▶ **Job 1**
In the piece on Thomas Ince, shorten the paragraph that begins "Brian Taves, film scholar and archivist" while keeping its main facts.
▶ **Job 2**
Extend the piece on Thomas Ince, picking up right after its final sentence.

▶ **Excerpted passage**
···

By Phil Hall | January 19, 2012

During the 1910s and early 1920s, film producer Thomas Ince was among the most prominent figures in the motion picture industry. His creation of Inceville served as the foundation for the modern Hollywood studios, and his extraordinary output tackled provocative subjects relating to religion, race, social inequity and gender equality.

Today, Ince’s name is barely recognized by most moviegoers. If he is recalled, it is for the urban legend regarding his death – rumor mongering mischief-makers insist that he was murdered by controversial publisher William Randolph Hearst.

Brian Taves, film scholar and archivist with the Library of Congress, has written the new biography “Thomas Ince: Hollywood’s Independent Pioneer” (published by University Press of Kentucky). This fascinating book offers insight into the professional achievements and personal struggles facing Ince during the tumultuous silent movie era. Film Threat interviewed Taves on Ince’s invaluable contributions to filmmaking.

Thomas Ince

How is it that the films of Thomas Ince – unlike many of his peers of the silent cinema era – are not widely recognized by the general movie-loving public?
Thomas Ince is mentioned in almost every history of Hollywood.  His corporate papers survive, as do a large share of his films, largely due to the far-sightedness of his widow, who outlived him by 47 years. Yet today, relatively Ince films are seldom shown – ironically, because they are in the public domain and, therefore, no one can have an exclusive stake in distributing the films. As recently as the 1970s, numerous Ince films were available in 8mm and 16 mm, and such companies as Blackhawk had whole pages devoted to Ince in their catalog.  However, with the conversion to video as the medium for home distribution, few of these were placed on commercial video for silent cinema enthusiasts.

···

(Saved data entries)

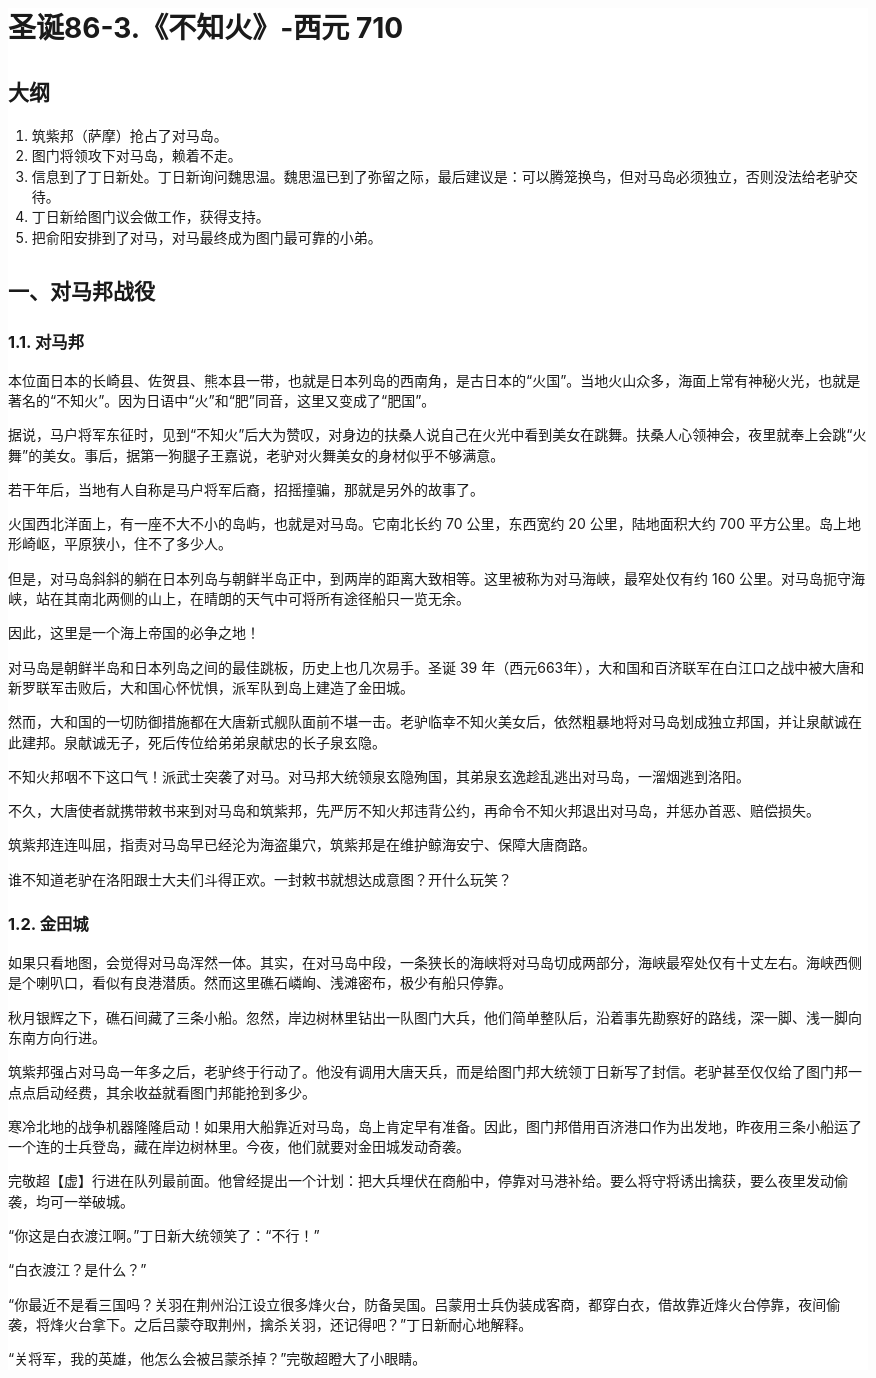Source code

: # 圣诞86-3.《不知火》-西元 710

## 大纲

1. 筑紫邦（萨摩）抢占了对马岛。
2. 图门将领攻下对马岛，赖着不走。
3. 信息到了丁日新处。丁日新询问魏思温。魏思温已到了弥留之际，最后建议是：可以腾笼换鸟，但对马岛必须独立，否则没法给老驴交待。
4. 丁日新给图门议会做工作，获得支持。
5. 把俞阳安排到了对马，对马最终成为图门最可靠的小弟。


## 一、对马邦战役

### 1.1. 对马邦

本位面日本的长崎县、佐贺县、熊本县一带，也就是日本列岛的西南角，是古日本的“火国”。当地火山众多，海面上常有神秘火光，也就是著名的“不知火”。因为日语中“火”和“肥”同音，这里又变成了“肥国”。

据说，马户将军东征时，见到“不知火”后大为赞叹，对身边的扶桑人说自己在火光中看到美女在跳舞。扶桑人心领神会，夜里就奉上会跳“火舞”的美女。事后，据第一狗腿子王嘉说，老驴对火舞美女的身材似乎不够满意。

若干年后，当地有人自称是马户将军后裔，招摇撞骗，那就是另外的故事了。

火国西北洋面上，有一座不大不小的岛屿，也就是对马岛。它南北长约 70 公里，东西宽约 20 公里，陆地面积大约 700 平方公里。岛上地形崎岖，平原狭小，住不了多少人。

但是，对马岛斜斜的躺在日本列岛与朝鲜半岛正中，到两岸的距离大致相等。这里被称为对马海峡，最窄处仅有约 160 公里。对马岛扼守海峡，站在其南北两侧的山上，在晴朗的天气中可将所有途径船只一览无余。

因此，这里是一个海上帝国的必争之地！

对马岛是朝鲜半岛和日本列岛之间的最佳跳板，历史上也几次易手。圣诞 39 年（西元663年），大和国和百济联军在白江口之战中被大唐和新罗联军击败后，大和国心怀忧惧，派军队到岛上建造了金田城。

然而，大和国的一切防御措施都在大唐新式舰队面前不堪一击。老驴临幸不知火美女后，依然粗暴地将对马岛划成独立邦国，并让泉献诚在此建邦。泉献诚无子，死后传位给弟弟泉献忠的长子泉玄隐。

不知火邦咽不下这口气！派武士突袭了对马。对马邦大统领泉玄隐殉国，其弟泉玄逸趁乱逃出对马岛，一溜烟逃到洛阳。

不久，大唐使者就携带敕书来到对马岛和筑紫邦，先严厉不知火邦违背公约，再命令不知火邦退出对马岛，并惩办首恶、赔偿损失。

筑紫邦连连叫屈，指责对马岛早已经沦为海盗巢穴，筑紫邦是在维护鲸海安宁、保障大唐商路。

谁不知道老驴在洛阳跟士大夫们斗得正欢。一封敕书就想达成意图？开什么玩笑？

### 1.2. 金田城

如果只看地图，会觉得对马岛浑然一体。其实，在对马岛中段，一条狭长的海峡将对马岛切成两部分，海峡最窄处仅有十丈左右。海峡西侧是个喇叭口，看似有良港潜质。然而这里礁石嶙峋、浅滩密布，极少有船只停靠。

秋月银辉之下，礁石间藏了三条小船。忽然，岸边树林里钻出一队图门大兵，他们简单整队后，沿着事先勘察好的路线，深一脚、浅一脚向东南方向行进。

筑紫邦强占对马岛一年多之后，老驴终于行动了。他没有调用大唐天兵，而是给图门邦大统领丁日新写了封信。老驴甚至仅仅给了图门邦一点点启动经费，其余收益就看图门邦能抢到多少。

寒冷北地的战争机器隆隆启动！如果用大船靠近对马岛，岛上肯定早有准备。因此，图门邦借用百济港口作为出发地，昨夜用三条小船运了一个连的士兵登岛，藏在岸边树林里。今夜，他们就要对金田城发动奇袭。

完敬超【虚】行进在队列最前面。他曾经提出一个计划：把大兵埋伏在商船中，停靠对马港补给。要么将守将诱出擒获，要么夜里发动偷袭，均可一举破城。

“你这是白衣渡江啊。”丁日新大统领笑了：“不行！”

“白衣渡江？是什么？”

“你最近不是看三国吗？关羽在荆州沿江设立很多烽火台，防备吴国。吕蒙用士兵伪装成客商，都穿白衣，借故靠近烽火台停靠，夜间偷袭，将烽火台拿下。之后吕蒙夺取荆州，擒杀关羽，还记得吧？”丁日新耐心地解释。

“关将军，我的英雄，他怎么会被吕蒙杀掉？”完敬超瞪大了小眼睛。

···

▶ **Exercise output 1**
Brian Taves, a film scholar and Library of Congress archivist, has written a new biography, "Thomas Ince: Hollywood's Independent Pioneer," published by University Press of Kentucky. It covers Ince's professional successes and personal struggles during the silent era, and Film Threat interviewed Taves about Ince's contributions to filmmaking.

▶ **Exercise output 2**
For instance, one might think there would be distribution for Ince’s 1923 version of “Anna Christie,” the first Eugene O’Neill play brought to the screen, considered a bold gamble by Ince given the censorship of the time.  Ince was producing a series of films on the changing role of women in American society, especially outside the home, including such topics spousal abuse and out-of-wedlock-birth. Certainly the sound version of “Anna Christie” from 1930 shows frequently, as do other silents with Greta Garbo, since they are controlled by MGM.  However, Ince’s version only survives because George Eastman House repatriated the film from the Russian film archive and undertook a restoration of this “orphan” film.

Although my book was named TCM’s January book-of-the-month, Turner Classic Movies only has a handful of Ince titles to screen. A number of early Ince short films appear on Netflix, Amazon, and YouTube. The first, second, and fifth DVD sets by the National Film Preservation Foundation all contain Ince movies, including “The Invaders” and “The Last of the Line,” both sympathetic to the plight of the Native Americans.  Kino’s “Reel Baseball” DVD contains a couple of Ince’s movies on the national pastime, and the DVD set “Perils of the New Land,” offers his classic “The Italian,” one of the four Ince films currently on the National Film Registry.

The other most readily available Ince film is “The Wrath of the Gods,” the most important feature in his cycle creating the first Asian stars in Hollywood, is included as a bonus on “The Dragon Painter” DVD from Milestone Films.  By watching websites for collectors, more titles can be found, at varying levels of quality.

Still, this leaves the vast majority of Ince’s films only viewable in archives or their rare public screenings.  Hopefully, my book will help to suggest placing more of his films in circulation, and perhaps some of the lost titles will be discovered. Ince’s oeuvre is astonishingly modern in its concerns and sensibilities:  religious hypocrisy, families abandoned by the husband, love inside and outside of marriage, and two career couples, are all explored in his films.

What was the inspiration for Ince’s groundbreaking Inceville concept?
When Ince arrived was dispatched by New York Motion Picture Corp. to California, he had already had experience making movies with Mary Pickford in Cuba. There he had utilized the varied Spanish backgrounds, recognizing the advantages to be gained by location shooting, perceiving a demand for realism on the part of filmgoers that many of his contemporaries overlooked.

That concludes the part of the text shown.